Semester Project: Down in History

With my semester project, I wanted to dissect the motifs of the New Hollywood movement (rebirth of Hollywood in the 1970s with Scorsese, de Palma, and Francis Ford Coppola) in the aftermath of the failure of the film industry in the 50s and 60s. New Hollywood gave rise to the birth of independent filmmaking (apart from mass corporation regulation) as well as the idea of filmmaking as a creative art. Think of all the high-brow, vaguely art-house movies nominated for "Best Picture" today -- New Hollywood gave rise to modern Oscars elitism, and I wanted to examine how that standard came to be.

A massive disclaimer before you start reading: every single one of my characters is connected to a real person ("Stephen Spielberg" = Steven Spielberg, "Roger Cormann" = Roger Corman, etc.). Yes, everything is misspelled on purpose, and yes, every concrete piece of work mentioned is actually something they've accomplished. Even some of their dialogue is drawn from things they've said in interviews. That said, by no means is this work representative of what I truly think of these people -- as a film enthusiast, I have a deep, deep respect for most of these filmmakers and would never want to slander them (outside of this project, I guess). At the same time, I've villainized and cartoon-ified everyone included. From what I know of these filmmakers, George Lucas is not anything like the brat as I've made him out to be, Roger Corman is pretty damn cool, and Gary Kurtz quit Return of the Jedi for the opposite reason that I've written in here. (Mr. Mitchell -- I know New Hollywood is one of your favorite historical eras, so I just want to apologize in advance for the way I've twisted it.) 

Here's the link (https://docs.google.com/document/d/1gUjxtj0UAvNQOOMfRcIqPKqRbSWQjBUToa74UXyJGkw/edit?usp=sharing). It's in screenplay format, so it looks a lot longer than it actually is -- don't be intimidated by the page count!
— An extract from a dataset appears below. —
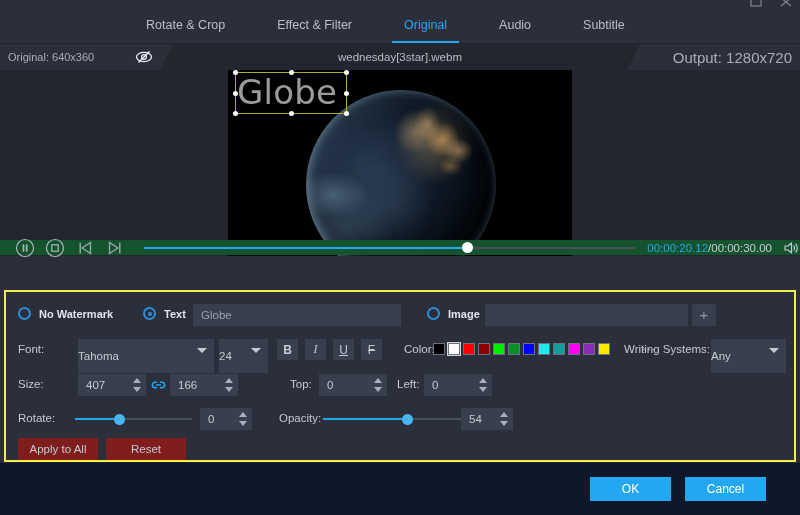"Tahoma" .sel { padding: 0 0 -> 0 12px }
It's a lot of empty space and dialogue. Thanks for reading :) 

Comments

  1. WOW Elisha. This was so fun to read. As someone who doesn't know a single thing about the production of movies, I thought that the following conversations would be confusing and hard for me to follow, but it was actually really fun to read. I grew to really like the character George and felt pity for him and started to lowkey hate Corman. Although I don't know much about these people or their relationships, this screenplay was still really engaging and interesting. I loved that you chose this specific format, it really fit with the style of narration you delivered through dialogue.